[Python-Dev] Packaging and binary distributions for Python 3.3 (original) (raw)

Michael Foord fuzzyman at voidspace.org.uk
Mon Oct 10 01:34:17 CEST 2011


On 9 Oct 2011, at 21:14, Paul Moore wrote:

On 9 October 2011 20:47, Tarek Ziadé <ziade.tarek at gmail.com> wrote:

On Sun, Oct 9, 2011 at 9:31 PM, PJ Eby <pje at telecommunity.com> wrote: ...

What we can do however is to see what bdistegg does and define a new bdist command inspired by it, but without zipping, pkgresource calls, etc.

Why? If you just want a dumb bdist format, there's already bdistdumb. Conversely, if you want a smarter format, why reinvent wheels? Just to make sure we're on the same page here. PEP 376 provide the installation format for the 'future' -- http://www.python.org/dev/peps/pep-0376/ [...] Now for a binary archive, that would get installed ala PEP 376, why not ? I'd just be curious to have someone list the advantage of having a project released that way besides the "importable as-is" feature.
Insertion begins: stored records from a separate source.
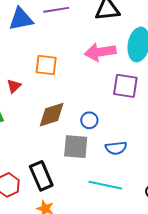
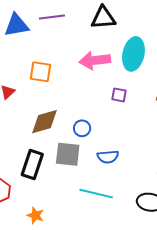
purple square: (125, 86) -> (119, 95), size x0.6
black rectangle: (41, 176) -> (32, 165), moved, turned 40

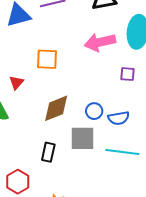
blue semicircle: (108, 157) -> (119, 118), moved
black rectangle: (32, 165) -> (48, 152), size x0.7
cyan line: (96, 194) -> (122, 152), moved

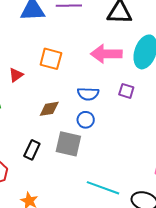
brown diamond: (56, 108) -> (49, 109), size x0.7
blue semicircle: (119, 118) -> (88, 94), moved
cyan line: (122, 152) -> (103, 188), moved

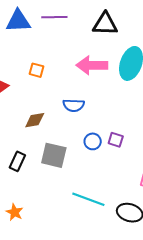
orange square: (51, 59) -> (36, 70), size x0.7
purple square: (126, 91) -> (116, 140), moved
blue circle: (86, 120) -> (93, 141), moved

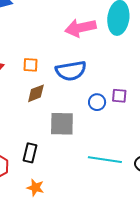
orange square: (36, 70) -> (31, 65), moved
blue semicircle: (74, 105) -> (71, 71), size x1.4
black rectangle: (17, 161) -> (30, 153), moved

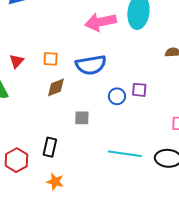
gray square: (62, 124) -> (82, 118), size x0.6

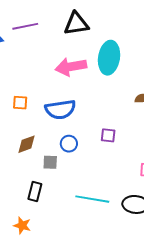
brown diamond: (56, 87) -> (27, 144), moved
blue circle: (117, 96) -> (69, 144), moved
black rectangle: (50, 147) -> (35, 191), moved

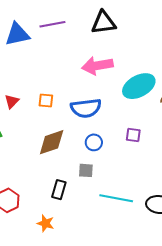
cyan ellipse: (109, 58) -> (139, 86), moved, turned 52
brown diamond: (27, 144) -> (52, 142), size x1.4
gray square: (50, 162) -> (86, 170), moved

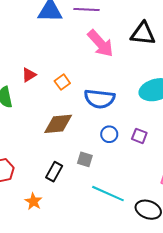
black triangle: (104, 23) -> (143, 34), moved
pink arrow: (97, 66) -> (100, 43), moved, turned -136
orange square: (46, 101) -> (62, 82), turned 35
blue circle: (94, 142) -> (109, 134), moved

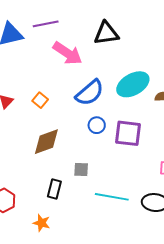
blue semicircle: (100, 99) -> (90, 93), moved, turned -32
blue circle: (109, 134) -> (97, 125), moved
purple square: (139, 136) -> (128, 133), size x1.8

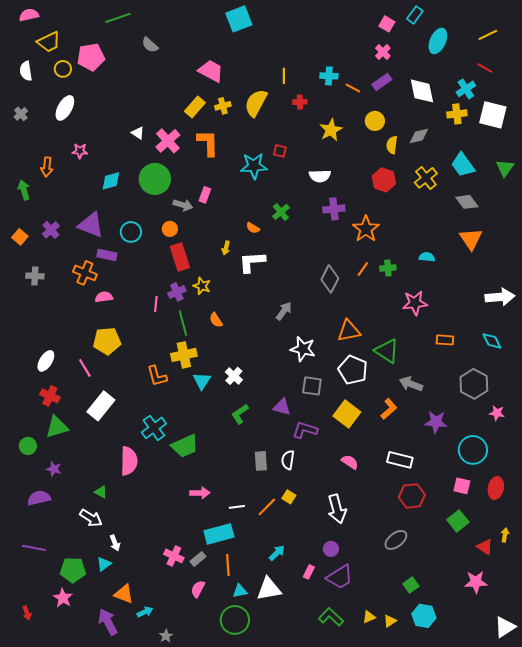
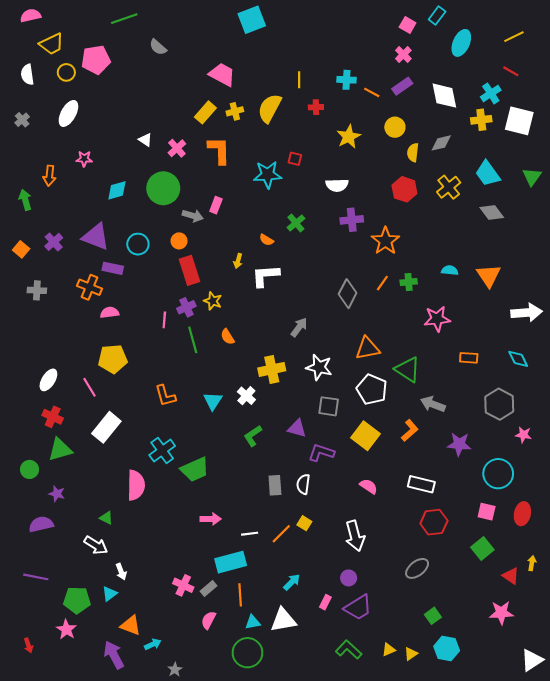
pink cross: (168, 141) -> (177, 148), size x0.7
orange triangle: (471, 239) -> (489, 276), moved
yellow cross: (184, 355) -> (272, 369), moved

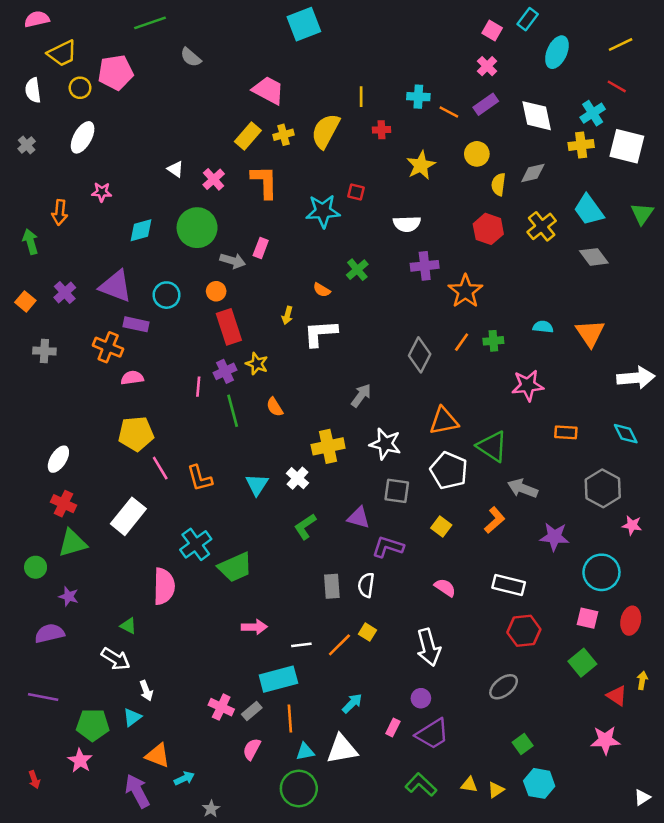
pink line: (90, 387) -> (160, 468), moved
yellow square: (365, 436) -> (441, 527), size x0.6
yellow triangle: (389, 650) -> (469, 785), turned 32
white triangle: (532, 660) -> (642, 797), size x0.6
Agreed. I'm not looking at a new binary installed format - PEP 376 covers this fine. What I am looking at is how/if users without a compiler can get a file that contains all the bits they need to install a distribution.

Just to agree with Paul, a typical Windows Python user will not be able to install a non-binary version of a distribution that includes C code. Even on the Mac it is common to distribute binaries.

Michael

My expectation would be that the user would type pysetup install somebinaryformatfile.zip and have that file unpacked and all the "bits" put in the appropriate place. Basically just like installing from a source archive - pysetup install project-1.0.tar.gz - but skipping the compile steps because the compiler output files are present. That may need some extra intelligence in pysetup if it doesn't have this feature already (I sort of assumed it would, but that's likely because of my interest in binary formats) but if not it shouldn't be hard to add - just unzip the bits into the right place, or something similar. As regards the format, bdistdumb is about the right level - but having just checked it has some problems (which if I recall, have been known for some time, and are why bdistdumb doesn't get used). Specifically, bdistdumb puts the location of site-packages ON THE BUILD SYSTEM into the archive, making it useless for direct unzipping on a target system which has Python installed somewhere else. See the following for an example: PS D:\Data\python-sample> unzip -l .\dist\PackageName-1.0.win32.zip Archive: ./dist/PackageName-1.0.win32.zip Length EAs ACLs Date Time Name -------- --- ---- ---- ---- ---- 6656 0 0 09/10/11 20:56 Apps/Python32/Lib/site-packages/hello.pyd 208 0 0 09/10/11 20:56 Apps/Python32/Lib/site-packages/PackageName-1.0-py3.2.egg-info -------- ----- ----- ------- 6864 0 0 2 files It should be simple enough to fix this in bdistdumb, although a new name might be needed if backward compatibility of the old broken format matters... If pysetup doesn't have support for binary archives at all, then I'm happy to take a look at what might be involved in adding this. But I don't know the code at all, and I have little time, so I'm rather hoping I won't need to... Paul. PS The problem for me is that if pysetup only handles source builds, it's STILL annoyingly incomplete for my requirements (and possibly many Windows users') So I feel this is a hole that needs to be filled before 3.3 is released, or pysetup won't be suitable as "the way to do all packaging in Python".